Increasing AEs per Episode Led to Higher Costs
The more AEs per episode, the greater the cost of care, the analysis further found. For example, for taxane first-line therapy, the mean cost for a treatment without an AE episode was approximately $10,000, which rose to approximately $11,000 in the setting of 1 or 2 AEs and to almost $15,000 in the setting of more than 4 AEs.
For second-line capecitabine, treatment without an AE episode cost approximately $6000, but rose to approximately $14,000 in the setting of more than 4 AEs.
The average monthly costs per type of AE were highest for skin toxicity with taxanes and for constitutional symptoms with capecitabine, both approaching $16,000 on average.

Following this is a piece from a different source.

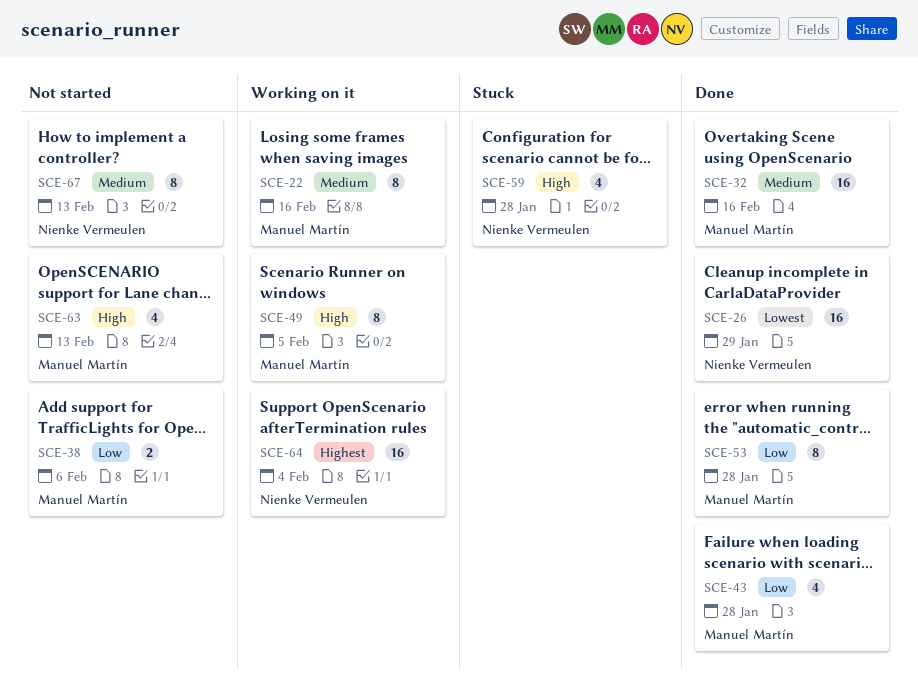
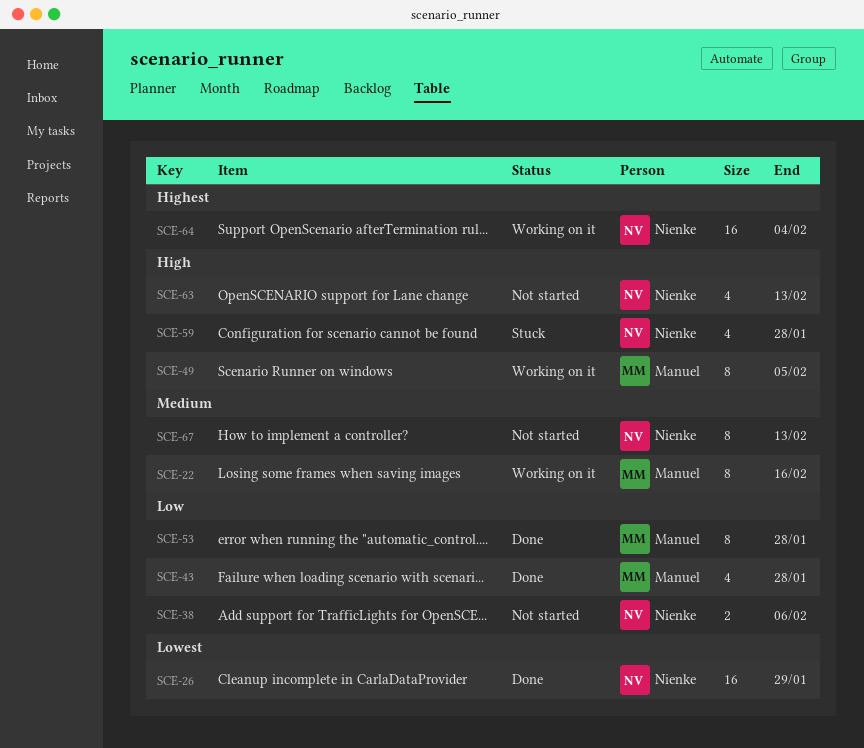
SCE-32: present -> none
SCE-38, owner: Manuel Martín -> Nienke Vermeulen
SCE-63, owner: Manuel Martín -> Nienke Vermeulen

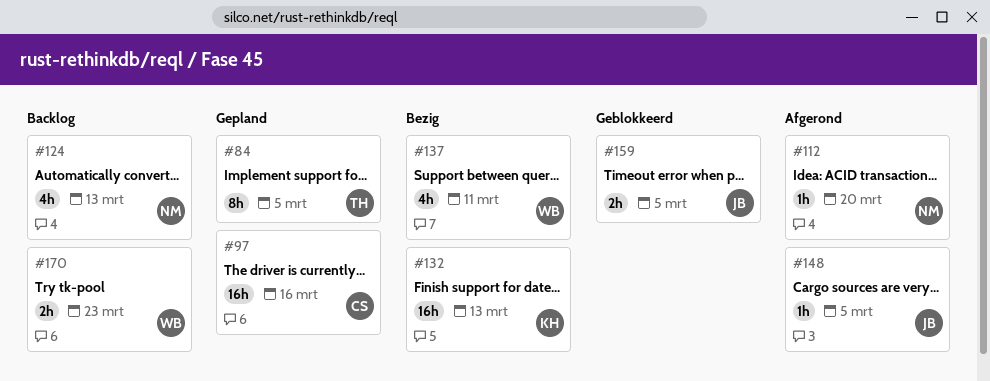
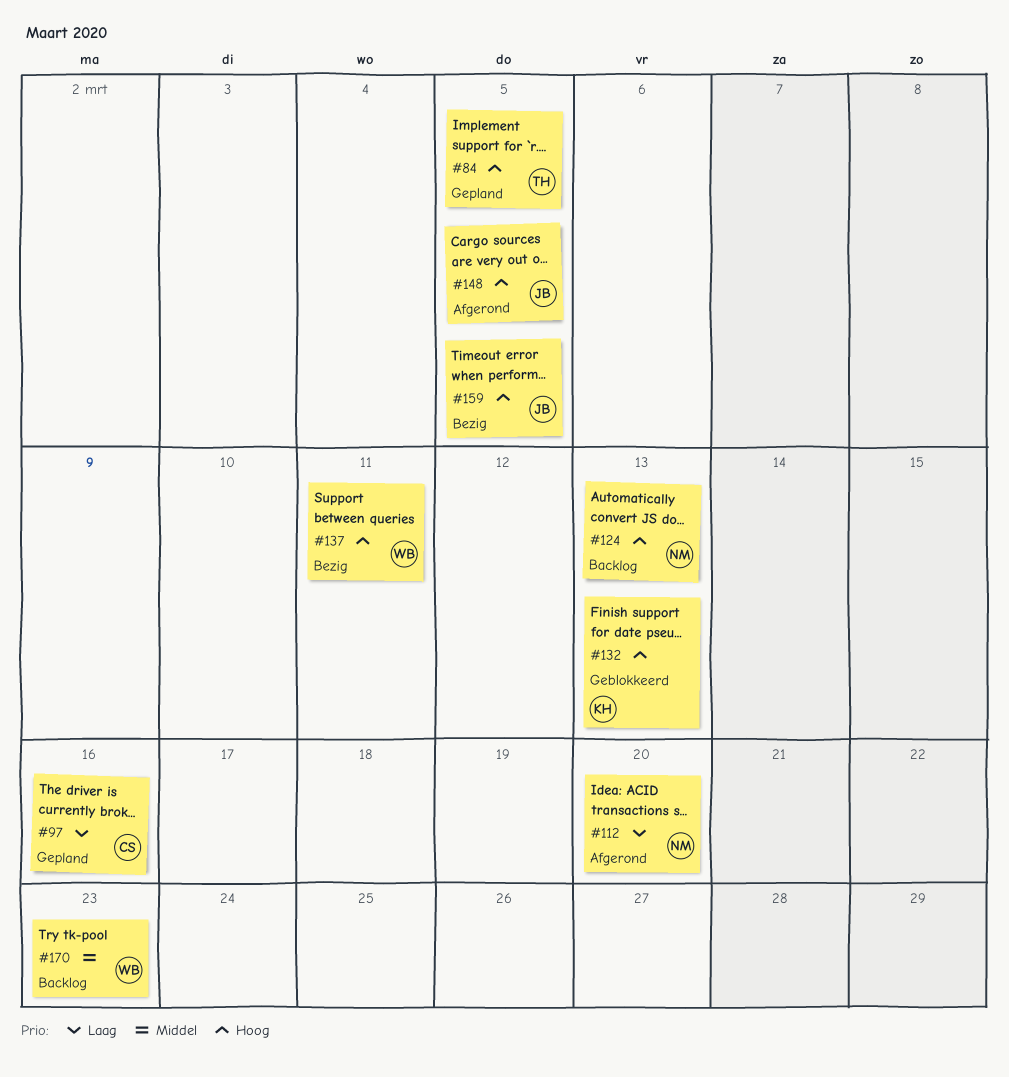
#132, status: Bezig -> Geblokkeerd
#159, status: Geblokkeerd -> Bezig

Hurvitz cautioned that the study has limitations: cause-and-effect associations cannot be confirmed and the reported rates are restricted to duration of an episode of treatment and did not take into account complications occurring after treatment ended. It is also a retrospective observational study based on claims data, though this also has the advantage of being a valid, large sample-source of clinical practice data, she pointed out.
“Further research evaluating the clinical and economic consequences of chemotherapy-related AEs in a prospective manner can further characterize the effects seen here,” she said.